Nasza Loteria SR - pasek na kartach artykułów

Nie taki straszny Harry. Nasza recenzja - Harry Potter i Książę Półkrwi

(bs)
michellerafter.files.wordpress.com
Harry Potter i Książę Półkrwi to zdecydowanie najlepsza filmowa adaptacja, traktująca o przygodach (już nie tak) młodych czarodziei. Chociaż ta część również nie ustrzegła się wad, są one mniej rażące.

Nikogo przekonywać nie muszę, że cała saga o Harrym Potterze jest, w dużej mierze, przeznaczona dla młodszego czytelnika. Mam na myśli zarówno książki, jak i filmy. Warto pamiętać, że wraz z dorastającą pisarsko autorką, dorastali bohaterowie, dorastali fani, dorastali reżyserzy i dorastali (bodaj najważniejszy fakt) sami aktorzy. Dzięki temu można wymagać od nich więcej. Zaangażowania, kunsztu (jaki on by nie był) aktorskiego, trudu i poświęcenia. Już od pierwszych scen widać i czuć, że mamy do czynienia z bardziej dojrzałym, mroczniejszym, głębszym obrazem filmowym. I to na każdej płaszczyźnie.

Słabe dobrego początki

Pierwsze dwie części adaptacji filmowej zostawiono w rękach Chrisa Columbus'a. Presja pod jaką się znalazł, a była ona ogromna, z pewnością nie przysłużyła się filmom.
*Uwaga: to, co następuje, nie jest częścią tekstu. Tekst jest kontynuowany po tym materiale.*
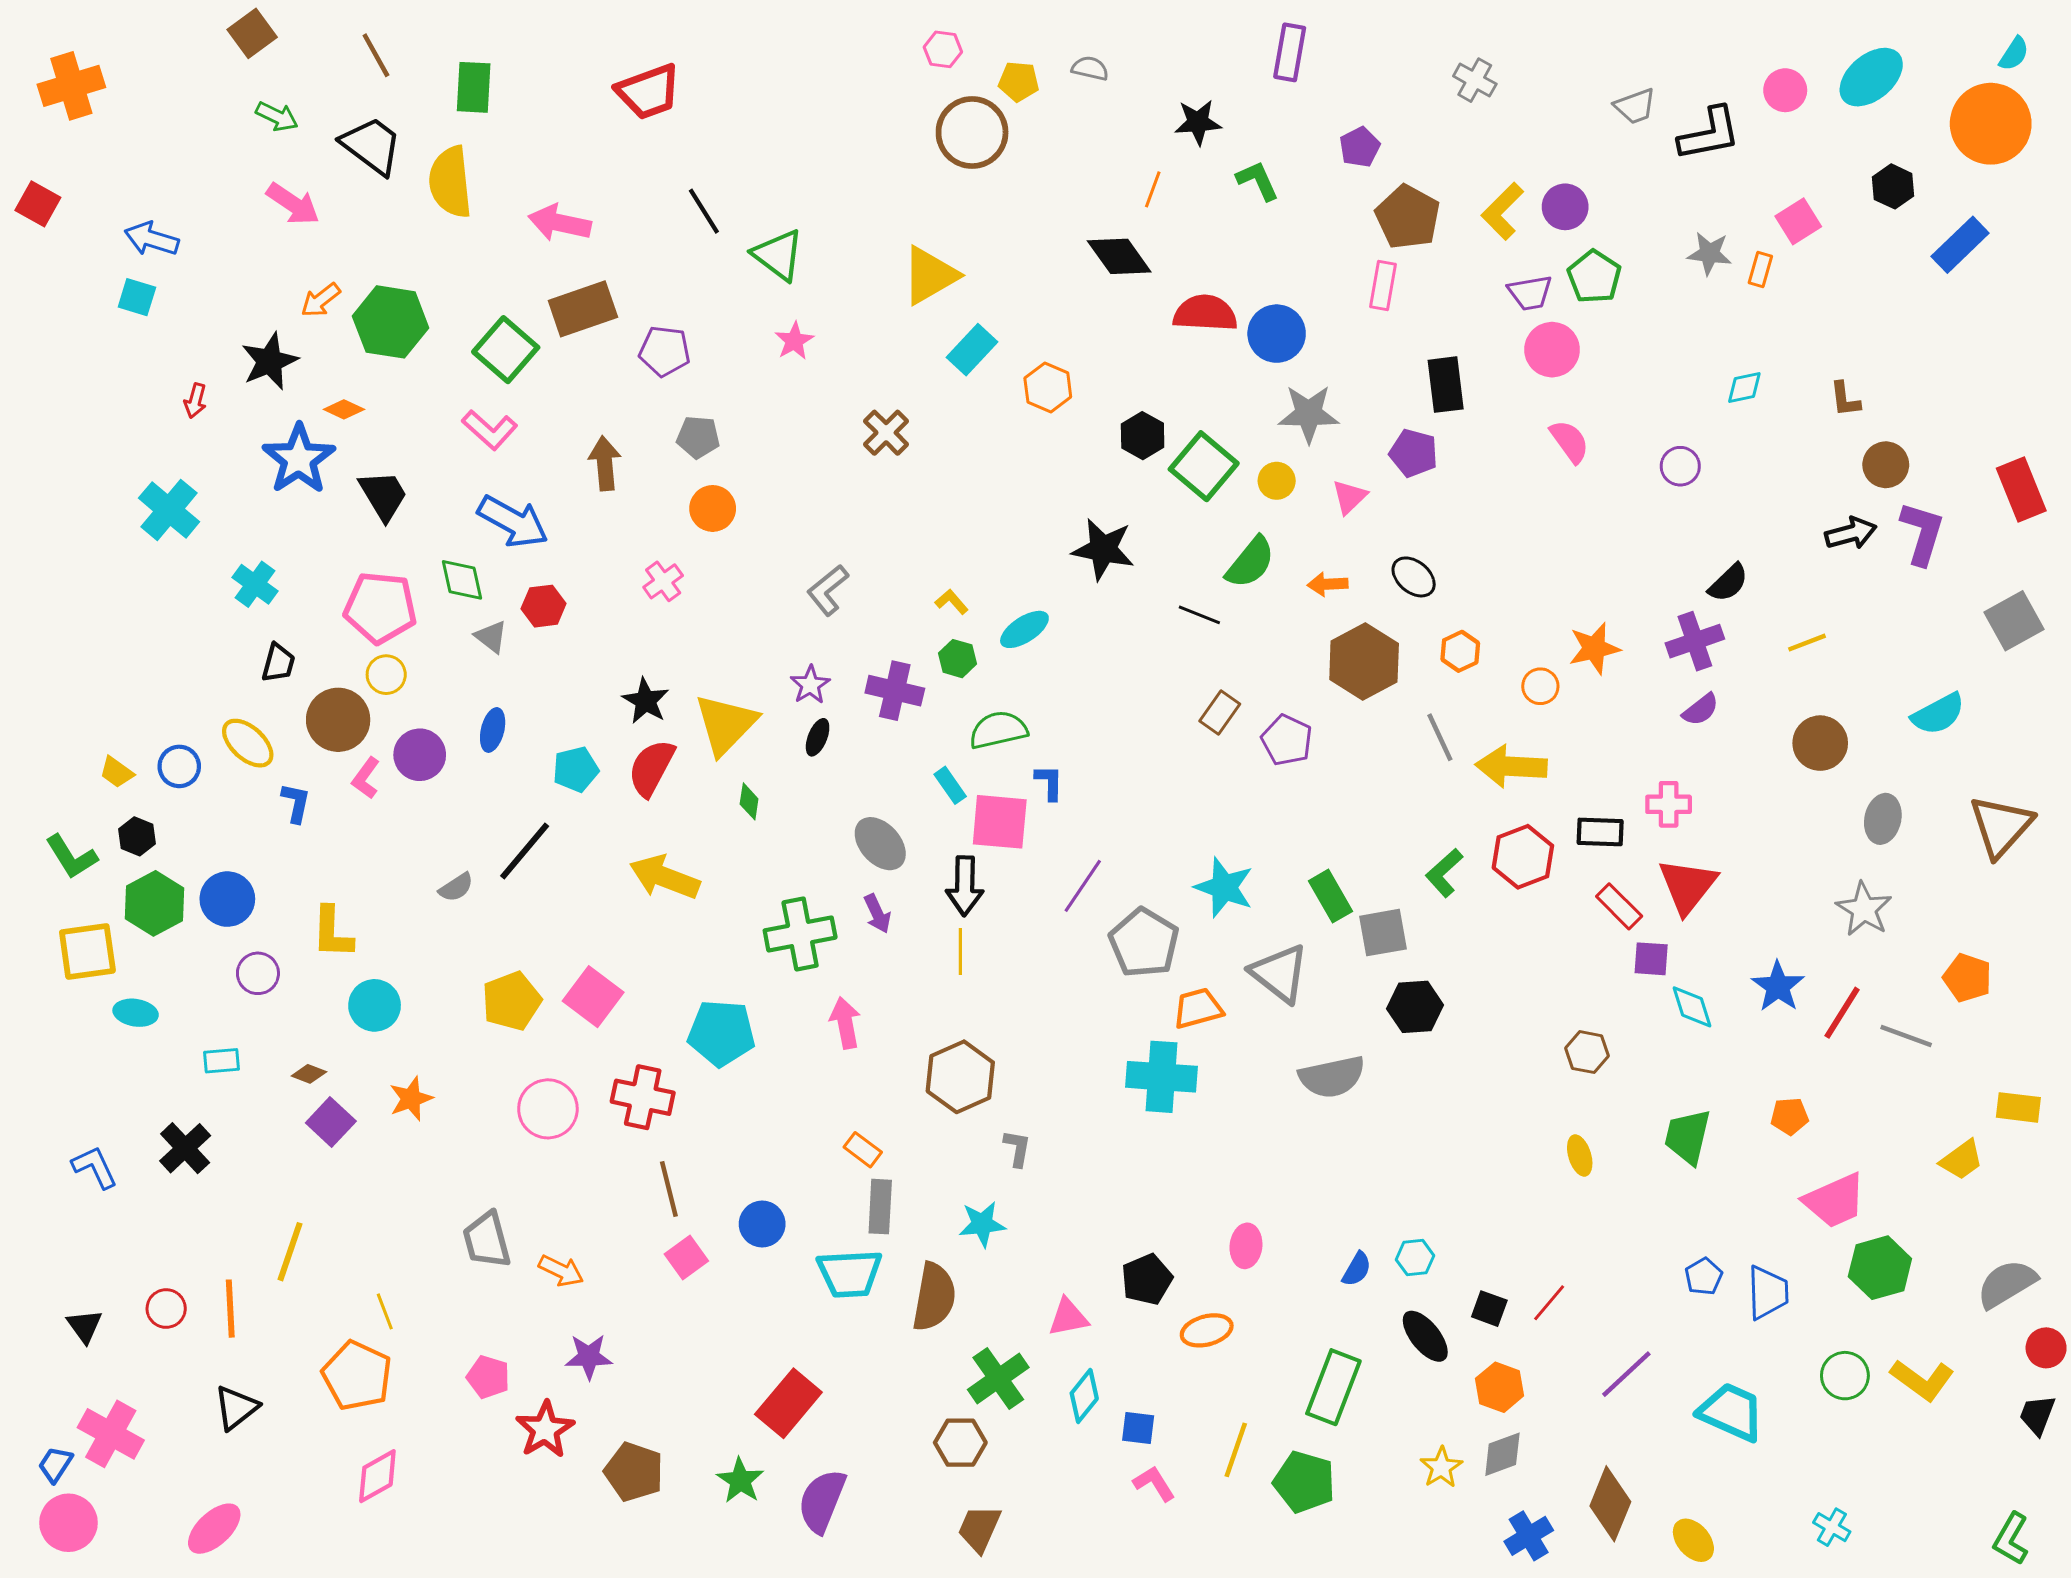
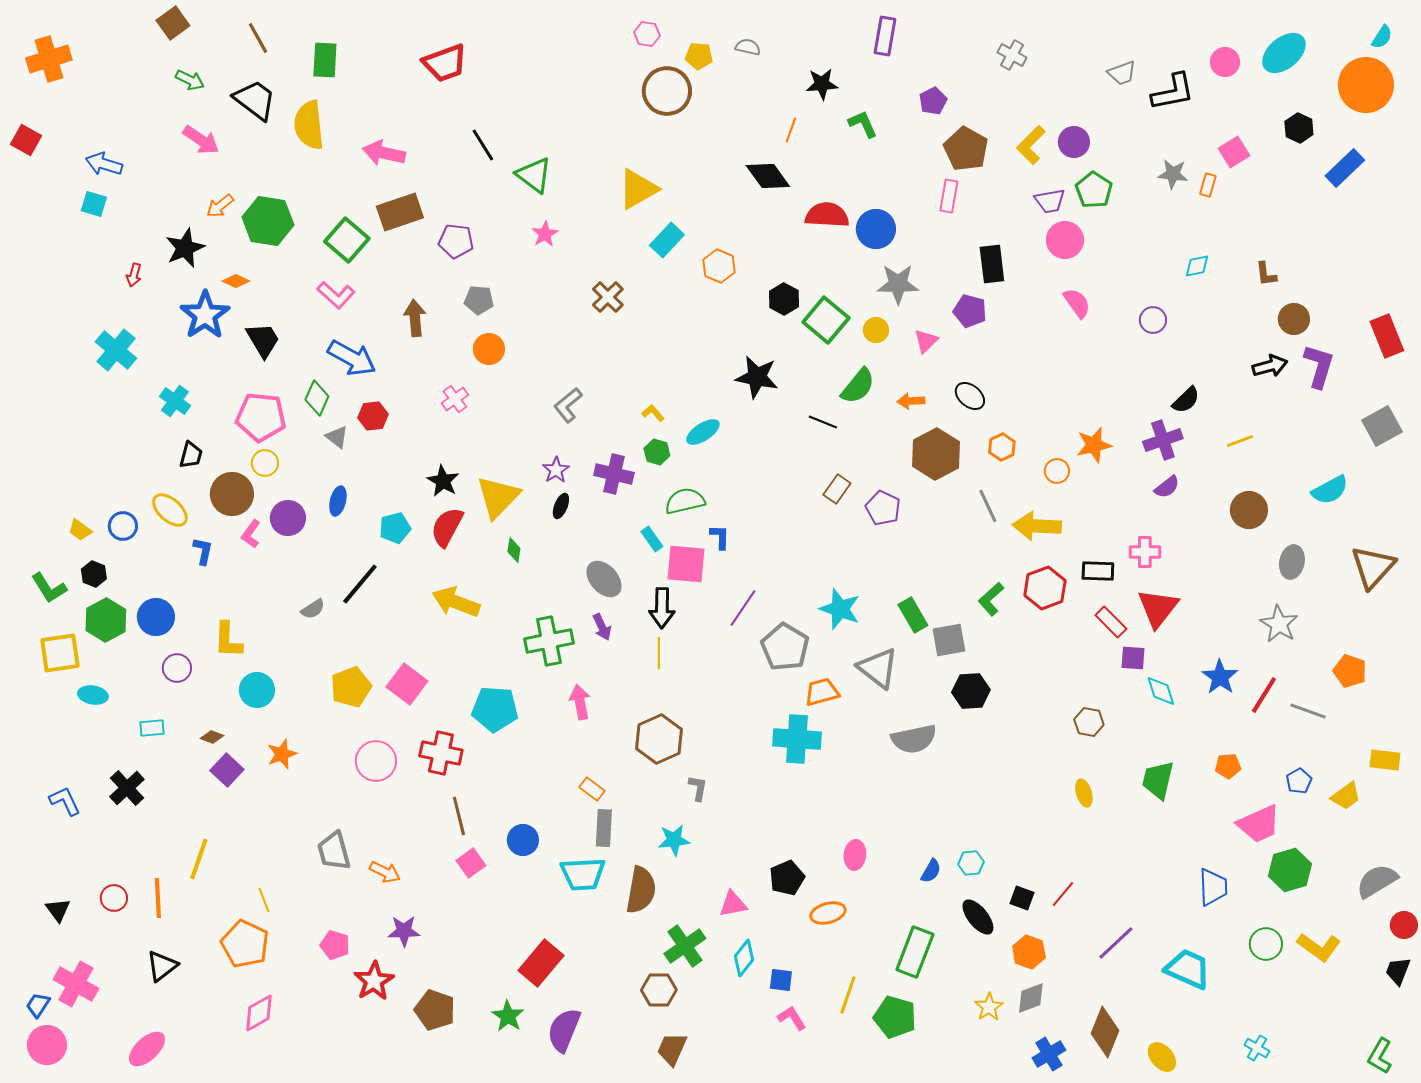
green diamond: (462, 580) -> (317, 398), turned 36
blue pentagon: (1704, 1276) -> (1299, 781), moved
Co prawda nie dołączyłbym do publicznego linczu, który po każdej części nad nim odprawiano, to zarzuty wobec jego dzieł nierzadko znalazłyby moją aprobatę. Mnie, jako wielkiego fana serii, drażniło pomijanie czy marginalizowanie pewnych wątków fabularnych, które bez wątpienia urozmaiciłyby film i dodały przysłowiowego "smaczku". Alfonso Cuarón (reż. "Więzień Azkabanu") oraz Mike Newell (reż. "Czara Ognia"), którzy też nie do końca potrafili wyciągnąć wnioski z błędów poprzednika, wraz z większym budżetem i bardziej dynamiczną i dramatyczną fabułą, zaczęli nagrywać lepsze, przyjemniejsze dla oka części.

Nie - do - końca udana rewolucja

Odmianą dla wszystkich, którzy kochają się w Harrym Potterze była piąta część - "Zakon Feniksa". Nie dość że sama książka zrywa z wyznaczonym przez siebie kanonem (w dużej mierze ograniczonym do akcji dziejącej się w Hogwarcie), to realizacji najobszerniejszego tomu podjął się David Yates- reżyser o całkiem pokaźnym dorobku- znany głównie z seriali telewizyjnych. Na swoim koncie miał m.in., zbierający niezłe recenzje i nagrody, serial - "Rozgrywki", czy przez wielu nieznane, aczkolwiek dobrze oceniane "Dziewczyna z Kawiarni" lub "Żywy Towar".

Choć wielu było mocno rozczarowanych jego wizją piątego "Harrego Pottera", pousuwaniem wielu istotnych wątków, to oddać Yates'owi trzeba, że pod względem wizualnym film był bardzo "efekciarski". Wystarczy wspomnieć chociażby finałowy, kulminacyjny moment - walkę Dumbledore'a z Voldemortem.

Im dalej w las, tym trudniej

Ten fakt akurat nie ulega wątpliwości, odnoszę jednak nieodparte wrażenie, że ktoś reżyserowi podrzucił silnie świecącą latarkę, rozjaśniającą drogę. Niewątpliwie ambitny twórca postanowił, jak przystało na profesjonalistę obdarzanego zaufaniem, stanąć na wysokości powierzonego mu zadania. Chociaż w dalszym ciągu mam mieszane uczucia, to po raz pierwszy filmowy Potter zbliżył się do fenomenu Pottera książkowego.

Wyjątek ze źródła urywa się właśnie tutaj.